L'ère de l'imitation en Chine n'est pas sans poser de problèmes, notamment en ce qui concerne la propriété intellectuelle. Depuis les années 1980, l'économie chinoise, qui reposait principalement sur l'industrie manufacturière, s'est transformée en une économie basée sur la technologie, explique Mme Fung.

"Au cours de la dernière décennie, nous avons vu davantage d'innovation de la part des entreprises Internet chinoises axées sur le consommateur et des conceptions chinoises haut de gamme", ajoute-t-elle.

La Chine peut-elle rattraper son retard ?

Si les entreprises technologiques chinoises bénéficient certainement d'avantages uniques, l'impact total de l'autoritarisme de Pékin n'est pas encore clair.

On peut se demander, par exemple, si la censure affectera le développement des chatbots d'IA chinois. Pourront-ils répondre à des questions sensibles sur le président Xi Jinping ?

"Je ne pense pas que quiconque en Chine pose des questions controversées sur Baidu ou Ernie. Ils savent que c'est censuré", explique Mme Yeung. "Les sujets sensibles ne représentent qu'une infime partie de l'utilisation [des chatbots]. Ils attirent simplement davantage l'attention des médias", ajoute Mme Fung.

Ce qui est plus préoccupant, c'est que les tentatives des États-Unis de restreindre l'accès de la Chine aux technologies spécialisées peuvent paralyser l'industrie de l'IA de ce pays.

Les puces informatiques de haute performance, ou semi-conducteurs, sont aujourd'hui la source de nombreuses tensions entre Washington et Pékin. Ils sont utilisés dans des produits de tous les jours, comme les ordinateurs portables et les smartphones, et pourraient avoir des applications militaires. Elles sont également essentielles au matériel nécessaire à l'apprentissage de l'intelligence artificielle.

Les entreprises américaines comme Nvidia sont actuellement en tête du développement des puces d'IA et "peu d'entreprises [chinoises] peuvent rivaliser avec ChatGPT" en raison des restrictions à l'exportation", explique Mme Fung.

Si les industries chinoises de haute technologie, telles que l'IA de pointe, seront touchées, la production de technologies grand public, telles que les téléphones et les ordinateurs portables, ne sera pas affectée.
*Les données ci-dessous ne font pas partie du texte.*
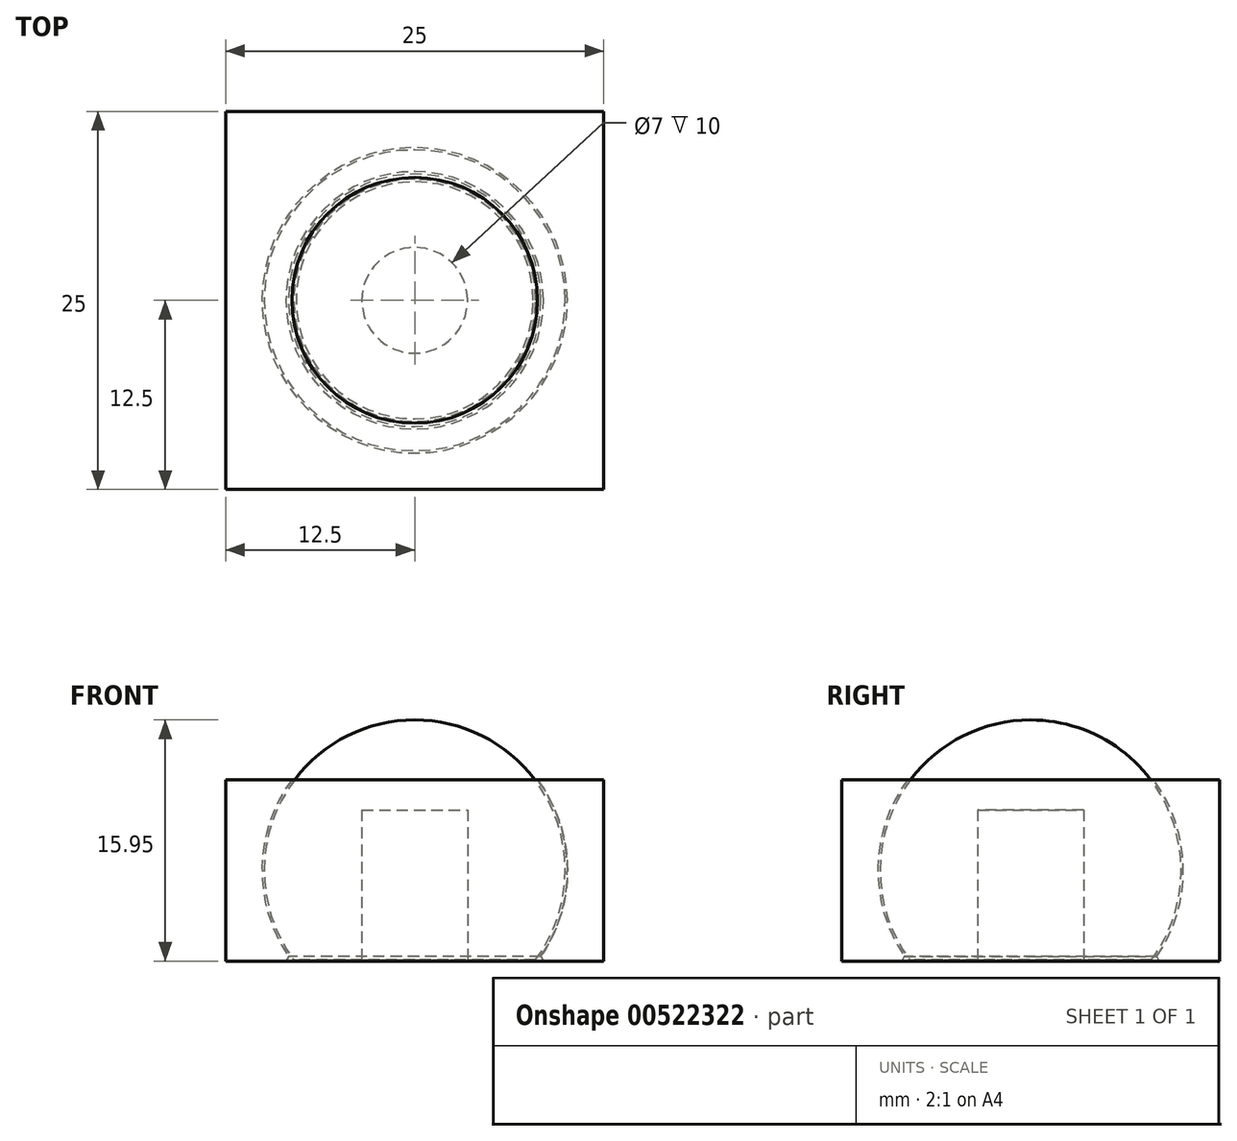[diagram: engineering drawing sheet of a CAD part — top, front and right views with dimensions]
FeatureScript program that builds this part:
annotation { "Feature Type Name" : "Feature", "Feature Type Description" : "" }
export const myFeature = defineFeature(function(context is Context, id is Id, definition is map)
    precondition{}
    {
        {
            var Q0;
            Q0=qCreatedBy(makeId("Top.planeOp"),FACE);
            var sketch = newSketch(context, id + "F0", { "sketchPlane" : qUnion([Q0])});
            skLineSegment(sketch, "E0.bottom", {"start": v(-12.5, 12.5) * mm, "end": v(12.5, 12.5) * mm});
            skLineSegment(sketch, "E0.top", {"start": v(-12.5, -12.5) * mm, "end": v(12.5, -12.5) * mm});
            skLineSegment(sketch, "E0.left", {"start": v(-12.5, 12.5) * mm, "end": v(-12.5, -12.5) * mm});
            skLineSegment(sketch, "E0.right", {"start": v(12.5, 12.5) * mm, "end": v(12.5, -12.5) * mm});
            skLineSegment(sketch, "E1", {"start": v(0, -17.22) * mm, "end": v(0, 15.83) * mm, "construction": true});
            skLineSegment(sketch, "E2", {"start": v(-20.04, 0) * mm, "end": v(21, 0) * mm, "construction": true});
            skSolve(sketch);
        }
        {
            var Q0;
            Q0 = qSketchRegion(id + "F0", true);
            extrude(context, id + "F1", {"entities" : qUnion([Q0]), "depth" : 12 * mm, "offsetDistance" : 25 * mm});
        }
        {
            var Q0;
            Q0=qCreatedBy(makeId("Right.planeOp"),FACE);
            var sketch = newSketch(context, id + "F2", { "sketchPlane" : qUnion([Q0])});
            skLineSegment(sketch, "E3.0", {"start": v(12.5, 0) * mm, "end": v(-12.5, 0) * mm, "construction": true});
            skLineSegment(sketch, "E3.1", {"start": v(12.5, 12) * mm, "end": v(-12.5, 12) * mm, "construction": true});
            skLineSegment(sketch, "E4", {"start": v(-21.21, 6) * mm, "end": v(21.87, 6) * mm, "construction": true});
            skArc(sketch, "E5", {"start": v(0, -4.1) * mm, "mid": v(10.1, 6) * mm, "end": v(0, 16.1) * mm});
            skLineSegment(sketch, "E6", {"start": v(0, 16.1) * mm, "end": v(0, -4.1) * mm});
            skSolve(sketch);
        }
        {
            var Q0;
            Q0=makeQuery(id+"F2.imprint","IMPRINT",FACE,{"disambiguationData":[TD([[makeQuery(id+"F2.imprint","IMPRINT",EDGE,{"derivedFrom":sQuery(id+"F2.wireOp",EDGE,"E5")}),1.0]])]});
            var Q1;
            Q1=sQuery(id+"F2.wireOp",EDGE,"E5");
            var Q2;
            Q2=sQuery(id+"F2.wireOp",EDGE,"E6");
            revolve(context, id + "F3", {"operationType" : NewBodyOperationType.REMOVE, "entities" : qUnion([Q0]), "surfaceEntities" : qUnion([Q1]), "axis" : qUnion([Q2]), "revolveType" : RevolveType.FULL, "oppositeDirection" : true});
        }
        {
            var Q0;
            Q0=qCreatedBy(makeId("Right.planeOp"),FACE);
            var sketch = newSketch(context, id + "F4", { "sketchPlane" : qUnion([Q0])});
            skArc(sketch, "E7.0", {"start": v(0, -4.1) * mm, "mid": v(10.1, 6) * mm, "end": v(0, 16.1) * mm, "construction": true});
            skLineSegment(sketch, "E7.1", {"start": v(0, 16.1) * mm, "end": v(0, 0) * mm, "construction": true});
            skArc(sketch, "E8", {"start": v(7.94, 0) * mm, "mid": v(8.9, 10.43) * mm, "end": v(0, 15.95) * mm});
            skLineSegment(sketch, "E9", {"start": v(0, 15.95) * mm, "end": v(0, 0) * mm});
            skLineSegment(sketch, "E10", {"start": v(0, 0) * mm, "end": v(7.94, 0) * mm});
            skLineSegment(sketch, "E11.trimOffspring", {"start": v(0, -3.95) * mm, "end": v(0, -4.1) * mm, "construction": true});
            skSolve(sketch);
        }
        {
            var Q0;
            Q0 = qSketchRegion(id + "F4", true);
            var Q1;
            Q1=sQuery(id+"F4.wireOp",EDGE,"E9");
            revolve(context, id + "F5", {"entities" : qUnion([Q0]), "axis" : qUnion([Q1]), "revolveType" : RevolveType.FULL});
        }
        {
            var Q0;
            Q0=makeQuery(id+"F5.opRevolve","SWEPT_FACE",FACE,{"disambiguationData":[OSD([sQuery(id+"F4.wireOp",EDGE,"E10")])]});
            var sketch = newSketch(context, id + "F6", { "sketchPlane" : qUnion([Q0])});
            skCircle(sketch, "E12", {"center": v(0, 0) * mm, "radius": 3.5 * mm});
            skSolve(sketch);
        }
        {
            var Q0;
            Q0=makeQuery(id+"F6.imprint","IMPRINT",FACE,{"disambiguationData":[TD([[makeQuery(id+"F6.imprint","IMPRINT",EDGE,{"derivedFrom":sQuery(id+"F6.wireOp",EDGE,"E12")}),1.0]])]});
            extrude(context, id + "F7", {"entities" : qUnion([Q0]), "operationType" : NewBodyOperationType.REMOVE, "oppositeDirection" : true, "depth" : 10 * mm, "offsetDistance" : 25 * mm});
        }
        {
            var Q0;
            Q0=makeQuery(id+"F3.boolean.opBoolean","INTERSECT",EDGE,{"derivedFrom":[makeQuery(id+"F1.opExtrude","CAP_FACE",FACE,{"disambiguationData":[OSD([sQuery(id+"F0.wireOp",EDGE,"E0.bottom"),sQuery(id+"F0.wireOp",EDGE,"E0.top"),sQuery(id+"F0.wireOp",EDGE,"E0.left"),sQuery(id+"F0.wireOp",EDGE,"E0.right")])],"isStart":true}),makeQuery(id+"F3.opRevolve","SWEPT_FACE",FACE,{"disambiguationData":[OSD([sQuery(id+"F2.wireOp",EDGE,"E5")])]})]});
            var Q1;
            Q1=makeQuery(id+"F5.opRevolve","SWEPT_EDGE",EDGE,{"disambiguationData":[OSD([sQuery(id+"F4.wireOp",EDGE,"E8"),sQuery(id+"F4.wireOp",EDGE,"E10")])]});
            chamfer(context, id + "F8", {"entities" : qUnion([Q0, Q1]), "width" : 0.2 * mm, "tangentPropagation" : true});
        }
    });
En effet, "les contrôles à l'exportation sont conçus pour empêcher la Chine de développer une IA avancée à des fins militaires", explique Mme Schaefer.

Pour surmonter cette difficulté, la Chine a besoin de sa propre Silicon Valley, c'est-à-dire d'une culture de la recherche qui attire des talents d'horizons divers, explique Mme Fung.

"Jusqu'à présent, elle s'est appuyée à la fois sur les talents nationaux et sur ceux qui viennent de l'étranger et qui sont d'origine chinoise. Il y a une limite à l'homogénéité culturelle", ajoute-t-elle.

Pékin a tenté de combler le fossé grâce à son "Big Fund", qui offre des incitations massives aux entreprises de premier plan.

Mais elle a également resserré son emprise sur le secteur. En mars, Zhao Weiguo est devenu le dernier magnat de la technologie à être accusé de corruption par les autorités. L'attention portée par Pékin à certaines industries peut se traduire par des incitations financières et un allègement de la bureaucratie, mais elle peut aussi se traduire par une surveillance accrue, ainsi que par une augmentation de la peur et de l'incertitude.

"L'arrestation de Zhao est un message pour les autres entreprises d'État : ne jouez pas avec l'argent de l'État, en particulier dans le secteur des puces", déclare Mme Schaefer. "Il est maintenant temps de s'atteler à la tâche.

Il reste à voir comment ce message affectera l'avenir de l'industrie chinoise de l'IA.